И вновь: быстрый взгляд сквозь очки в старомодной оправе, и шариковая ручка Ларионова принялась прыгать по тетрадному листу. Вырвать бы у него чертову эту тетрадочку и почитать… Но, пожалуй, ничего не поймешь во врачебных каракулях.

Собственное положение Виктору порой напоминает существование Робинзона Крузо на необитаемом острове. Он пережил катастрофу, очутился на странном клочке суши в компании аборигена, с которым пытается установить контакт. Абориген, обитатель похожего на пенал кабинета, милый доктор Ларионов с успехом играет роль Пятницы. Но Виктору не удается объяснить аборигену, какая страшная с ним стряслась катастрофа, почему он оказался здесь. Сам-то Ларионов думает, что все понимает, но на самом деле – ни черта! Самонадеянный абориген даже полагает, будто он сумеет описать катастрофу, которую пережил Виктор, в своей диссертации. Может быть, когда-нибудь они научатся понимать друг друга. Виктору хотелось сказать Ларионову: пойми, что наше внешнее сходство обманчиво, на самом деле мы из разных цивилизаций, я – случайно выживший, а ты – из новорожденной расы, которая пришла в мир после нашей гибели.

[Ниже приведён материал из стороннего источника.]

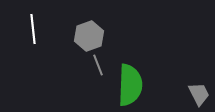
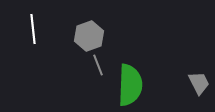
gray trapezoid: moved 11 px up
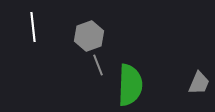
white line: moved 2 px up
gray trapezoid: rotated 50 degrees clockwise
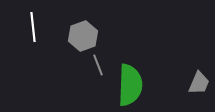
gray hexagon: moved 6 px left
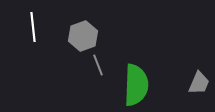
green semicircle: moved 6 px right
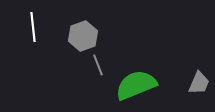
green semicircle: rotated 114 degrees counterclockwise
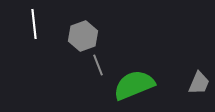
white line: moved 1 px right, 3 px up
green semicircle: moved 2 px left
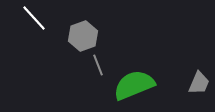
white line: moved 6 px up; rotated 36 degrees counterclockwise
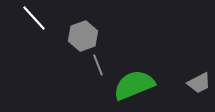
gray trapezoid: rotated 40 degrees clockwise
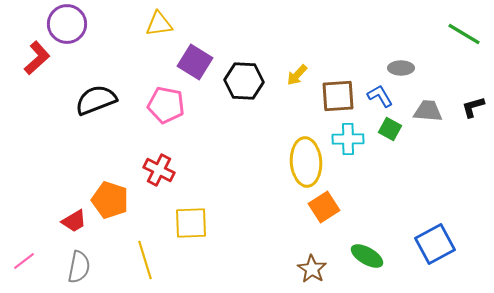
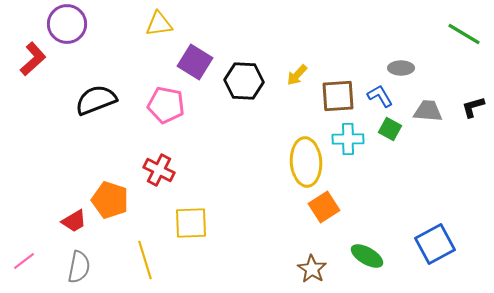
red L-shape: moved 4 px left, 1 px down
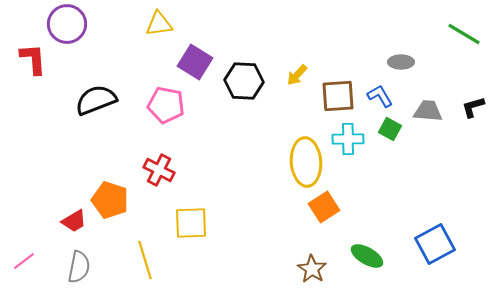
red L-shape: rotated 52 degrees counterclockwise
gray ellipse: moved 6 px up
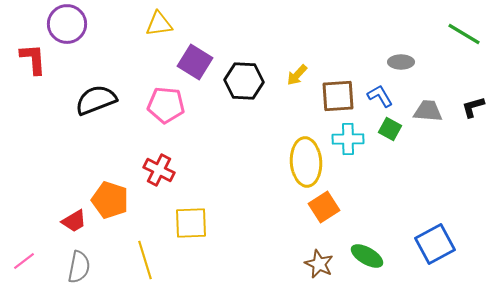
pink pentagon: rotated 6 degrees counterclockwise
brown star: moved 7 px right, 5 px up; rotated 8 degrees counterclockwise
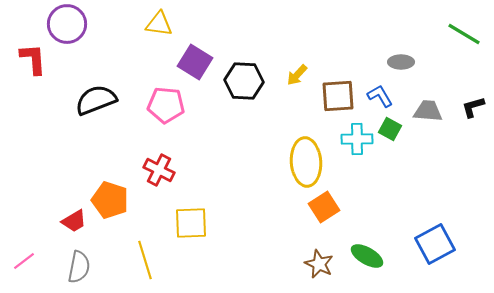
yellow triangle: rotated 16 degrees clockwise
cyan cross: moved 9 px right
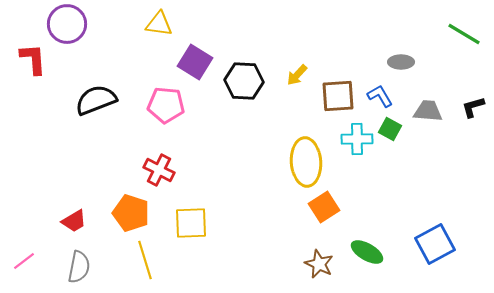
orange pentagon: moved 21 px right, 13 px down
green ellipse: moved 4 px up
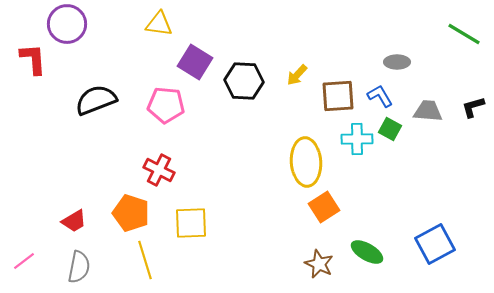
gray ellipse: moved 4 px left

Виктор все порывается спросить у доктора: если, как он утверждает, не было аварии, то почему эвакуировали жирафов?.. Но это – опасный вопрос, после которого можно получить несмываемое клеймо душевнобольного. Хорошо, что Виктор сфотографировал клетку с жирафами на свой мобильный телефон, и теперь в любую минуту может предъявить снимок: вот они, печальные «изысканные» африканцы.

Проходит час, и Виктор сидит рядом с женой на низкой скамеечке в садике.

После возвращения с юга она коротко постриглась, и теперь на висках ее светлые полоски незагорелой кожи.

Люда каждый день из жаркого, июльского циклопического города приходит сюда, в вакуум антижизни. И по всему ее виду понятно, что она стремится вернуться поскорее назад, в жизнь, где люди по-прежнему умеют улыбаться, очищают от кожуры тяжелые и сочные плоды манго, заводят любовниц на месяц-другой. Странно, что Виктор уже не испытывал никаких чувств к этой женщине, с которой прожил десять благополучных лет. Чувства превратились в пепел, словно прошедшее через печь крематория юное тело.

– Витя, ну ответь… – Люда осторожно дотрагивается до его руки. – Кто это женщина, которую я обнаружила в нашей квартире?.. Откуда она взялась?.. На ней была моя туника, которую я купила в Греции, она спала на моей постели, пользовалась моими кремами. Она утверждала, что ты разрешил ей жить у нас… Кто она?..

– И что с ней стало, с этой женщиной?

Виктор сидел неподвижно и щурился.

– Я пригрозила милицией, и она ушла… У нее были ключи от квартиры, и мне пришлось менять замки. Кто она?

– Тамагочи. Детская игрушка, – ответил он и попытался улыбнуться. Просто вспомнил, как улыбался раньше. Губы повторили привычное движение.

«Татьяна… Кто она?.. Я же ничего не знаю о ней, – тускло подумал Виктор. – Просто красивая женщина, рожденная в годовщину смерти. И все. Мало ли с кем может уединиться мужчина, чтобы пережить катастрофу».